Flower Trail: April into July 2003

by Claire Leith

Flowers, wild ones mostly, are one of the loves of my life.  A flower is so exquisite, it makes a great tenderness surge up, and humbleness, too:  so fleeting a beauty, so sweet the reward to just gaze or gently touch a petal, and such feelings have an added intensity because so many of our little flowers are becoming scarce or have been eliminated.

Everywhere I go I keep a look out for the most humble weeds once common, the weeds of the ploughlands, scarlet pimpernel, groundsel, shepherds purse, shepherds needle, cudweed.  When I go back to the old Quinta da Parrela, Portugal, I can still enjoy many in spite of goats and a flock of brown sheep and no pesticides:  mulleins, larkspur, wild carrot, spurges, a great variety of thistles, a single-flowered toadflax, various daisies, beautiful types of grasses nodding in the sun, and seed pods.

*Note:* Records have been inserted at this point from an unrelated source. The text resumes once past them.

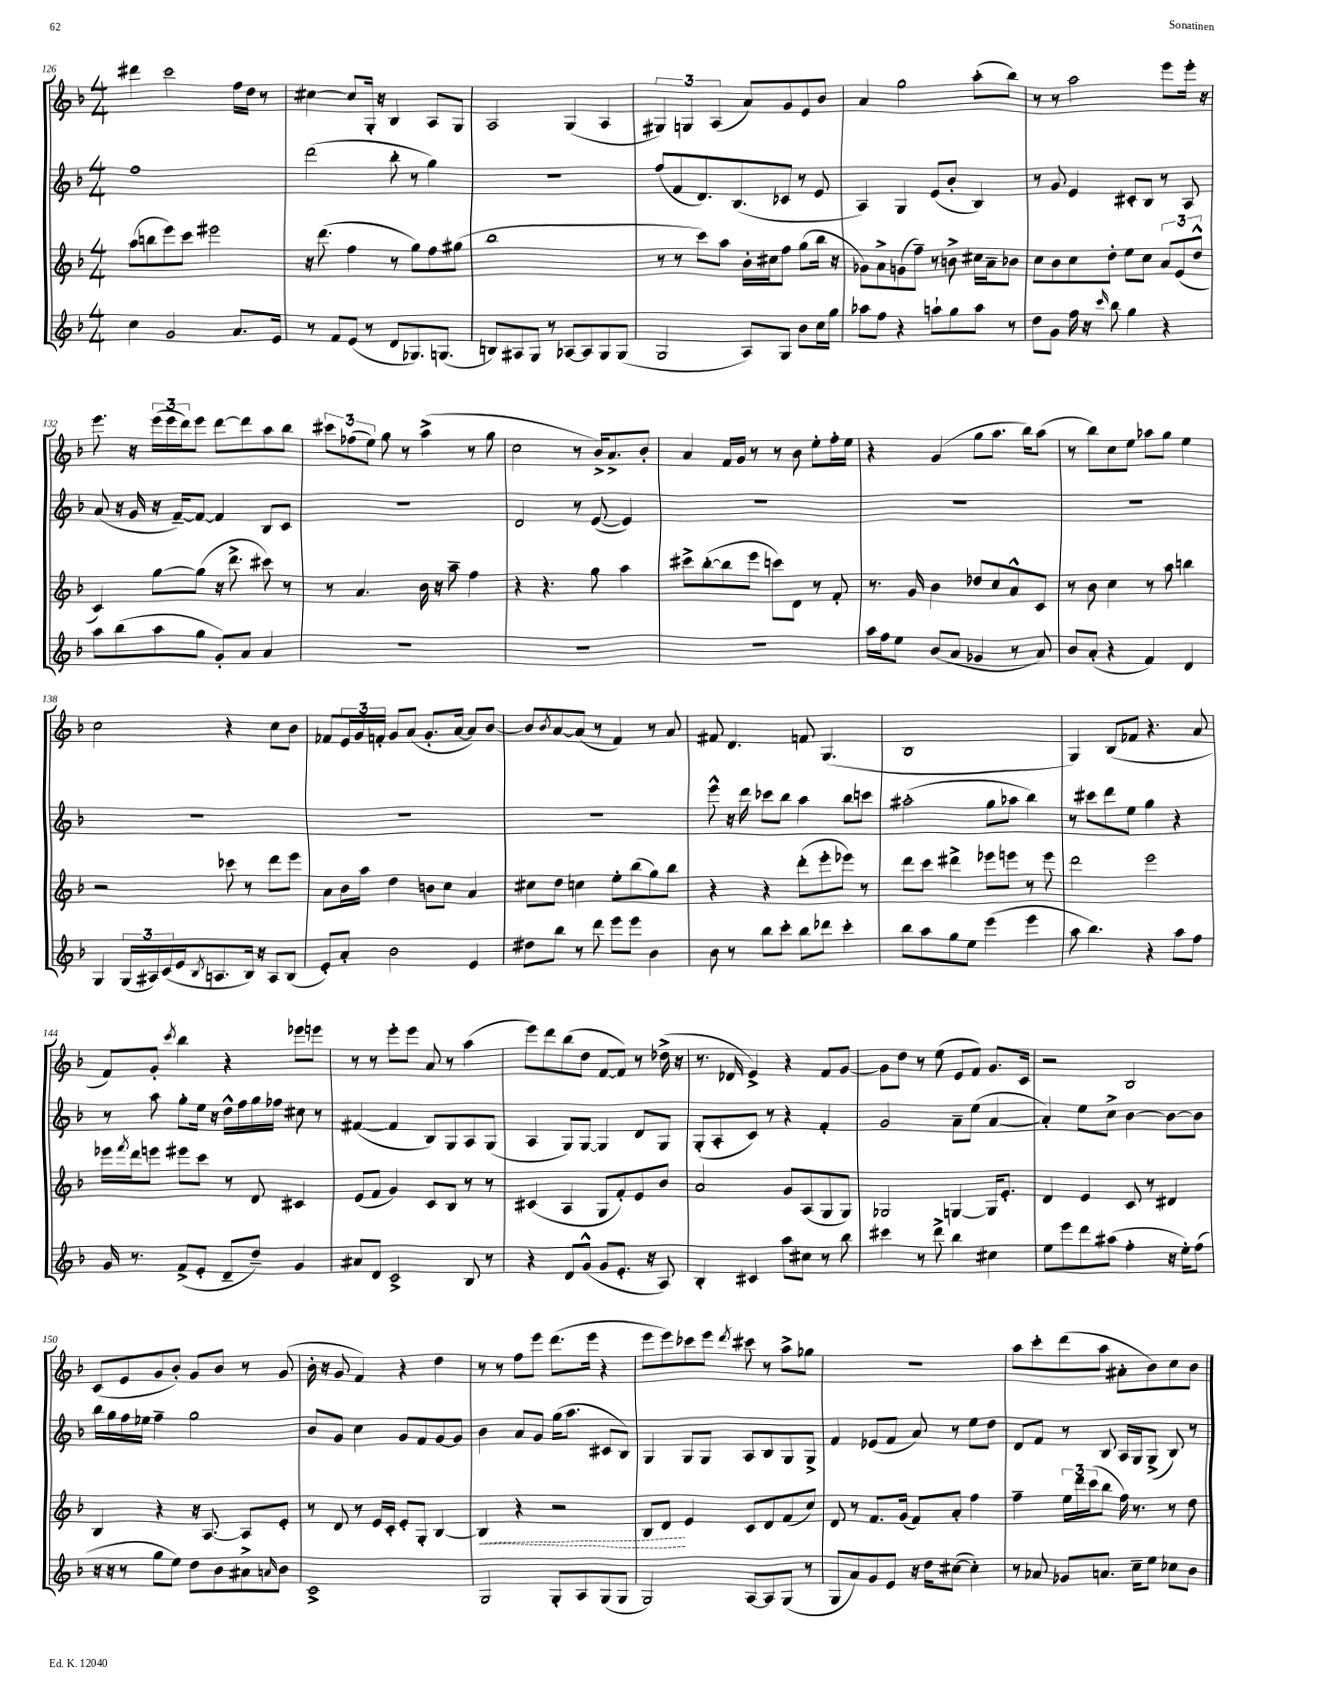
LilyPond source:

<<
\new StaffGroup <<
\new Staff = "s0" {
    \clef treble \key f \major \numericTimeSignature \time 4/4
    dis'''4 c'''2 f''16 d''16 r8 |
    cis''4~ cis''8 g16-. r16 bes4 a8 g8 |
    a2 g4( a4 |
    \tuplet 3/2 { gis4) g4 a4( } a'8) g'8 e'8 bes'8 |
    a'4 g''2 a''8-.( bes''8) |
    r8 r8 a''2 e'''8 e'''16-. r16 |
    e'''8. r16 \tuplet 3/2 { e'''16( e'''16 d'''16) } e'''8 d'''8~ d'''8 a''8 bes''8 |
    \tuplet 3/2 { cis'''8 fes''8( e''8) } g''8 r8 a''4->( r8 g''8 |
    c''2 r8 bes'16->) a'8.-> bes'8-. |
    a'4 f'16 g'16 r8 r8 bes'8 e''8-. f''16-. e''16 |
    r4 g'4( g''8 a''8. bes''16) a''8( |
    r8 bes''8) c''8 e''8 aes''8 g''8 e''4 |
    c''2 r4 c''8 bes'8 |
    fes'8 \tuplet 3/2 { e'16 g'16 f'16-. } g'8 a'8( g'8.-. a'16~ a'8) bes'8~ |
    bes'8 \acciaccatura { bes'8 } a'8~ a'8( r8 f'4) r8 a'8 |
    fis'8 d'4. f'8 g4.( |
    bes1 |
    g4) bes8( fes'8 r4. a'8 |
    f'8) g'8-. \acciaccatura { c'''8 } bes''4 r4 ees'''8 e'''8 |
    r8 r8 e'''8-. e'''8 a'8 r8 a''4( |
    e'''8) d'''8 bes''8( d''8 f'8~ f'8) r8 des''16->( r16 |
    r8. des'16 e'4->) r4 f'8 g'8~ |
    g'8 d''8 r8 e''8( e'8 f'8) g'8. c'16 |
    r2 bes2 |
    c'8( e'8 g'8 bes'8-.) g'8 bes'8 r8 g'8( |
    bes'16-. r16 g'8 f'4) r4 d''4 |
    r8 r8 f''8 e'''8 d'''8.( e'''16 r4 |
    e'''8 e'''8) ces'''8 e'''8 \acciaccatura { d'''8 } cis'''8 r8 a''8-> ges''8 |
    R1 |
    a''8 c'''8-. d'''8( a''8 ais'8-. bes'8) c''8 bes'8 \bar "|." |
}
\new Staff = "s1" {
    \clef treble \key f \major \numericTimeSignature \time 4/4
    f''1 |
    d'''2( bes''8-. r8 g''4) |
    R1 |
    f''8( f'8 d'8.) bes8.( ces'8 r8 e'8 |
    a4) g4 e'8( bes'8-. bes4) |
    r8 g'8 e'4 cis'8-. bes8 r8 a8 |
    a'8( r16 g'16 r16 f'16~--) f'8~ f'4 bes8 c'8 |
    r1 |
    d'2 r8 e'8~( e'4) |
    R1 |
    R1 |
    R1 |
    R1 |
    R1 |
    R1 |
    e'''8-^ r16 d'''16 ces'''8 bes''8 a''4 bes''8 c'''8 |
    ais''2-.( g''8 aes''8 bes''4) |
    r8 cis'''8 d'''8 e''8 g''4 r4 |
    r8 a''8 g''8-. e''16 r16 d''16-^ f''16 g''16 fes''16 cis''8 r8 |
    fis'4~( fis'4 bes8) g8 a8 g8( |
    a4 g8) g8~ g4 d'8 g8 |
    g8-.( a8-. c'8) r8 r4 f'4-. |
    g'2 a'8-- e''8( a'4~ |
    a'4-.) e''8 c''8-> bes'4~ bes'8~ bes'8 |
    bes''16 g''16 f''16 ees''16 f''4-- g''2 |
    bes'8 g'8 c''4 g'8 f'8 g'8~ g'8 |
    bes'4 a'8 g'8 g''16( a''8. cis'8 bes8) |
    g4 g8 g8 a8 bes8 g8 g8-> |
    f'4 ees'8( f'8 a'8) r8 e''8 d''8 |
    d'8 f'8 r8 bes8 a16 g16 g8->( bes8) r8 \bar "|." |
}
\new Staff = "s2" {
    \clef treble \key f \major \numericTimeSignature \time 4/4
    a''8( b''8 e'''8) c'''8 eis'''2 |
    r16 d'''8.( f''4 r8 g''8) f''8 gis''8( |
    bes''1 |
    r8 r8 c'''8) a''8 bes'16-. cis''16 f''8 g''8( bes''16 r16 |
    ges'8) a'8-> g'8( f''8--) r8 b'8-> cis''16 a'16-- bes'8 |
    c''8 bes'8 c''8 d''8-. e''8 c''8 \tuplet 3/2 { a'8 e'8( d''8-^ } |
    c'4) g''8~ g''8( r16 d'''8.-> cis'''8) r8 |
    r8 a'4. bes'16 r16 a''8-- f''4 |
    r4 r4. g''8 a''4 |
    cis'''8-> bes''8~-.( bes''8 e'''8 c'''8) d'8 r8 f'8-. |
    r8. g'16 bes'4 des''8 c''8 a'8-^ c'8 |
    r8 bes'8 c''4 r8 a''8 b''4 |
    r2 ces'''8 r8 d'''8 e'''8 |
    a'8 bes'16 a''16 d''4 b'8 c''8 a'4 |
    cis''8 d''8 c''4 e''8-. bes''8( g''8) bes''8 |
    r4 r4 d'''8-.( e'''8-. ees'''8) r8 |
    d'''8 c'''8 dis'''4-> ees'''8 e'''8 r8 e'''8 |
    d'''2 e'''2 |
    ees'''16 \acciaccatura { f'''8 } d'''16 e'''8 eis'''8 c'''8 r8 d'8 cis'4 |
    e'8( f'8 g'4) c'8 bes8 r8 r8 |
    cis'4( a4 g8 f'8-.) e'8 bes'8 |
    a'2 g'8 a8( g8 g8) |
    ges2 g4~ g16 e'8.-. |
    d'4 e'4 c'8 r8 dis'4 |
    bes4 r4 r16 a8.~ a8 e'8-. |
    r8 d'8 r8 e'16 c'16-. e'8-. g8-. bes4~ |
    \once \override Hairpin.style = #'dashed-line bes4\< r4 r2 |
    bes8 d'8\! e'4 c'8 d'8 f'8( c''8) |
    d'8 r8 f'8. g'16( f'8) a'8-. f''4 |
    f''4-- \tuplet 3/2 { e''16 d'''16 c'''16( } bes''8 f''16) r8. r8 d''8 \bar "|." |
}
\new Staff = "s3" {
    \clef treble \key f \major \numericTimeSignature \time 4/4
    c''4 g'2 a'8. e'16 |
    r8 f'8 e'8( r8 d'8 ges8.) g8.( |
    b8) ais8 g8 r8 aes8~ aes8 g8 g8( |
    g2 a8) g8 bes'8 c''16 g''16 |
    aes''8 f''8 r4 a''8-! g''8 a''8 r8 |
    d''8 g'8 f''16 r16 \grace { c'''16 } bes''8 g''4 r4 |
    a''8 bes''8( a''8 g''8 g'8-.) a'8 a'4 |
    R1 |
    R1 |
    R1 |
    a''16 f''16 e''8 bes'8( a'8 ges'4 r8 a'8) |
    bes'8 a'8-.( r4 f'4) d'4 |
    g4 \tuplet 3/2 { g16( ais16) c'16( } e'16 \acciaccatura { bes8 } a8. bes16) r16 a8 bes8( |
    e'8-.) a'8-. bes'2 e'4 |
    dis''8 bes''8 r8 d'''8 e'''8 e'''8 bes'4 |
    bes'8 r8 bes''8 c'''8-. bes''8 des'''8 c'''4-. |
    bes''8 a''8 g''8 e''8 e'''4( e'''4 |
    a''8 bes''4.) r4 a''8 f''8 |
    g'16 r8. f'8->( e'8-. d'8-- d''8--) g'4 |
    ais'8 d'8 c'2-> bes8 r8 |
    r4 d'8 g'8-^( g'8 e'8.-. r16 a8) |
    bes4-. cis'4 a''8 cis''8 r8 bes''8 |
    cis'''4 r8 d'''8-> bes''4 cis''4 |
    e''8 e'''8 d'''8 ais''8( f''4-. r16 e''16-.) f''8( |
    r16 r16 r8 g''8 e''8) d''8 bes'8 ais'8-> \grace { a'16 } bes'8 |
    c'1-> |
    g2 g8-. a8 g8( g8 |
    g2) a8~ a8 g8( r8 |
    g8 a'8) g'8 e'8 r16 d''16 cis''8~( cis''4-.) |
    r8 aes'8 ges'8 a'8. c''16-- e''8 ces''8 bes'8 \bar "|." |
}
>>
>>
\layout { \context { \Score currentBarNumber = #126 } }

As I was away for so long travelling the spring and summer flowers kept changing.  I missed the bluebells in Cornwall but found them later in North Wales.  In Widrington, Northumberland, I found a little wood with windflowers and wood sorrel (this place is now threatened with demolition by open-cast mining, a very cruel method by which our countryside is torn apart).  Here too, down a once ‘unadopted’ lane I found a beautiful patch of butter burr:  this is an odd flower which later sports great leaves, once collected to wrap the butter in.  Here houses are about to be built, so I wondered if these flowers would survive the bulldozers etc, and if they did, then be rooted out by our ‘tidy’ gardeners in the new estate.

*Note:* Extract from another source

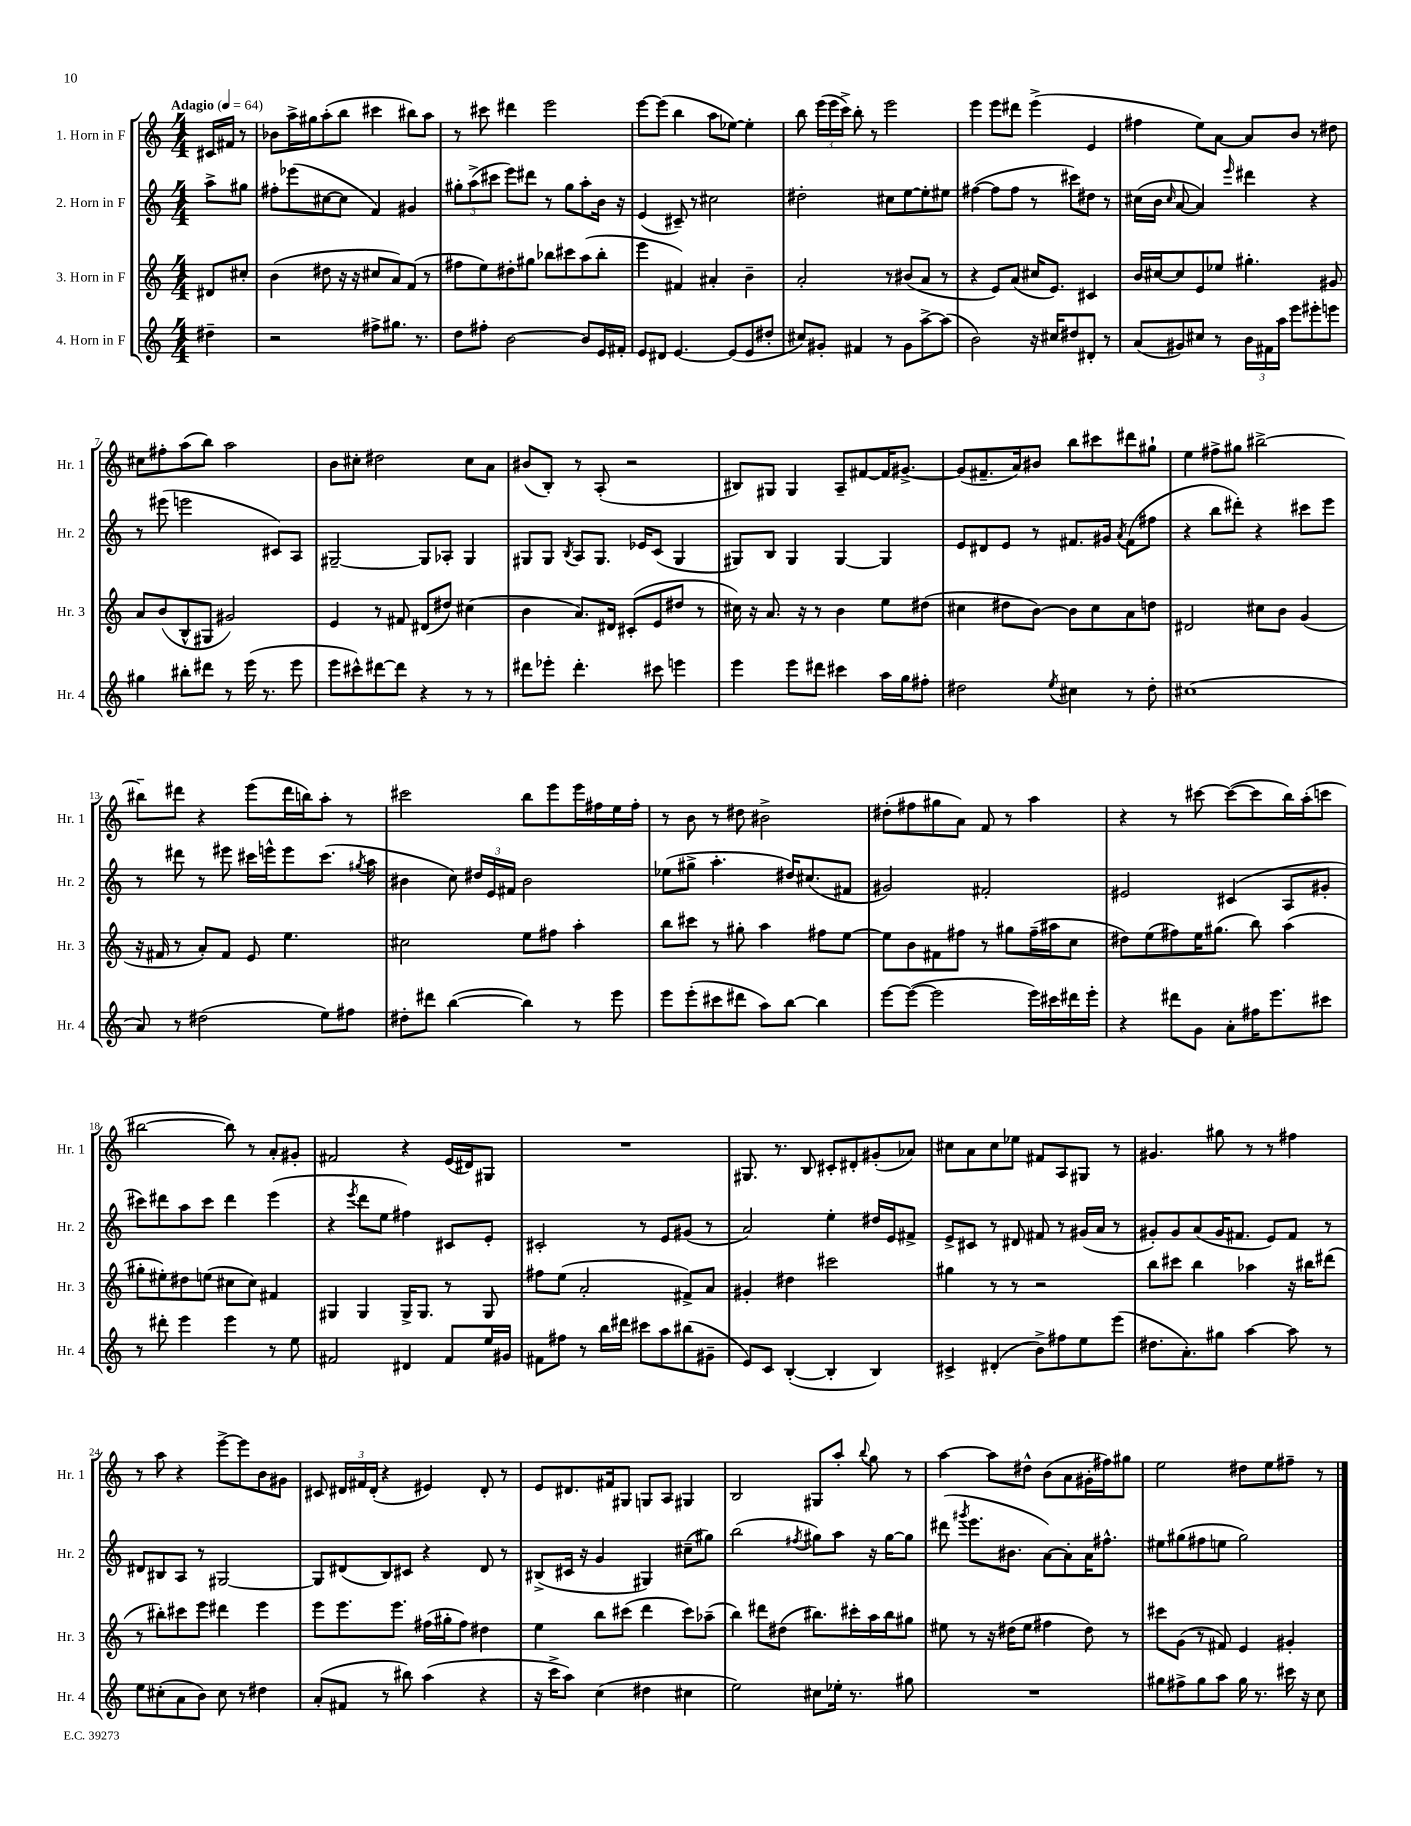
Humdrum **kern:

Round Edinburgh I found the three-cornered leek (refers to its three-sided stem), this one different from our one, its flower heads daintier.  And on the Braid Hills we found a blaze of gorse, which in the West Country would be past its prime now.  In the Botanical Gardens we found the sweet cicely, which my grand daughter uses in salads.  I first met the northern cow parsley in huge abundance beside the River Tay, in Perth City.

One of the wild flowers I miss very much is the common sorrel (when sort of half hay and half cornfield flowers are planted as features in gardens today this feathery head is always missing).  Under the pines in my son’s garden in Suffolk the sheepsbit sorrel flourishes in little hazy patches of greeny-pink.  Still, it has not the juicy stem of its bigger relation, so delicious to chew on a hot day.

Travelling south again I found the May blossom in full reign in England and Wales and the chestnuts too, a specially fine pink May remembered near Bodnant.  On the Orme, I only managed a brief wander on the limestone slabs and had pleasure finding two squills (Cape Cornwall is where I first ‘met’ this enchanting small flower).  Here were rock roses and a colony of cowslips bravely flowering in a small patch of turf surrounded by gorse bushes.

From the train to Birmingham I still enjoyed the May bushes, and to Essex and Suffolk will go my final remembering, the beautiful wild roses (not a flower common in Cornwall) in the hedges and along by the Deben.